471 N.W.2d 146 (S.D. 1991)



The fact that the written agreement contains a disclaimer of warranties does not preclude evidence of an oral warranty. Where the express representations made by seller are claimed to be inconsistent with the form language of the contract, parol evidence may be admitted to determine whether the written contract is a final expression of the parties' agreement and whether the warranty, or disclaimer thereof, was part of the bargain explicitly negotiated between the parties. N.D. Cent. Code § 41-02-09, UCC § 2-202. Under North Dakota law, the essential inquiry, i.e. whether the disclaimer was explicitly negotiated between the parties, requires that extrinsic evidence be admitted to determine the validity of an attempted disclaimer of warranties under N.D. Cent. Code § 41-02-33, UCC § 2-316. 
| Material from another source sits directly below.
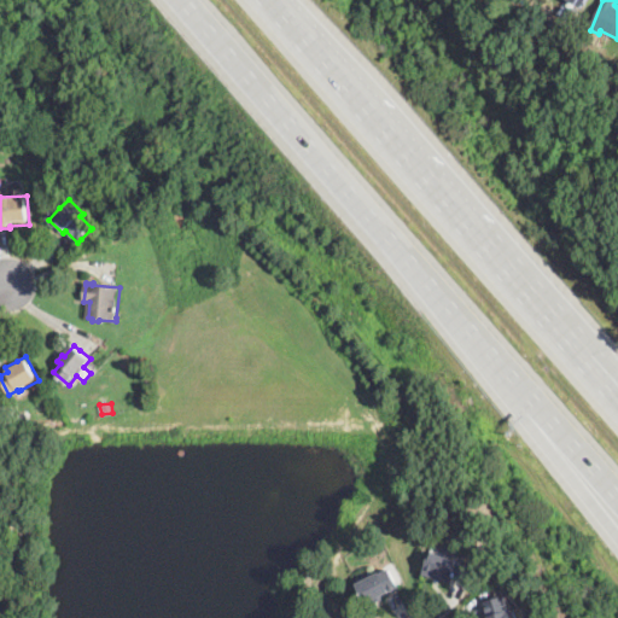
[(473,577),(473,579),(472,584),(455,578),(453,586),(424,575),(431,552),(477,567),(473,577)]
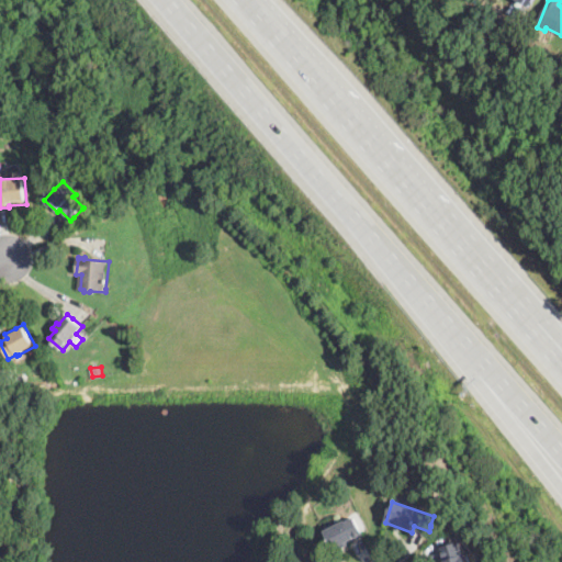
[(355,518),(360,529),(363,535),(334,550),(325,534),(325,531),(346,521),(346,523),(355,518)]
There was conflicting evidence concerning warranties of airplanes sold to plaintiff, either in the contract, or in the conversations between the seller's corporate president and the buyer's pilots. After the sale, the plane's crop spraying equipment would not work, and the mechanic came to the buyer's location and repaired the magnetos. One of the engines then failed, and the buyer filed suit against the seller corporation, its president, and a mechanic, for damages for breach of express warranty and prejudgment interest. The trial court determined that the corporation's president made express warranties and entered judgment against him individually for the loss of a crop spraying job. The judgment was also against the corporation and included prejudgment interest. Defendants appealed to the Supreme Court of South Dakota, and the buyer appealed the denial of his implied warranty claim. 


Was the airplane buyer entitled to damages for a lost crop spraying job based on warranties either in the airplane purchase agreement or admissible as parol evidence.




The court affirmed the trial court finding that there was an express warranty and the damages based on the lost spraying job. The evidence was sufficient that the engine failure was not covered by implied warranty. The court reversed the liability of the president because the corporation protected him from a contract dispute, and there was no finding that he was negligent. The prejudgment interest was appropriate as the amount was reasonably ascertainable.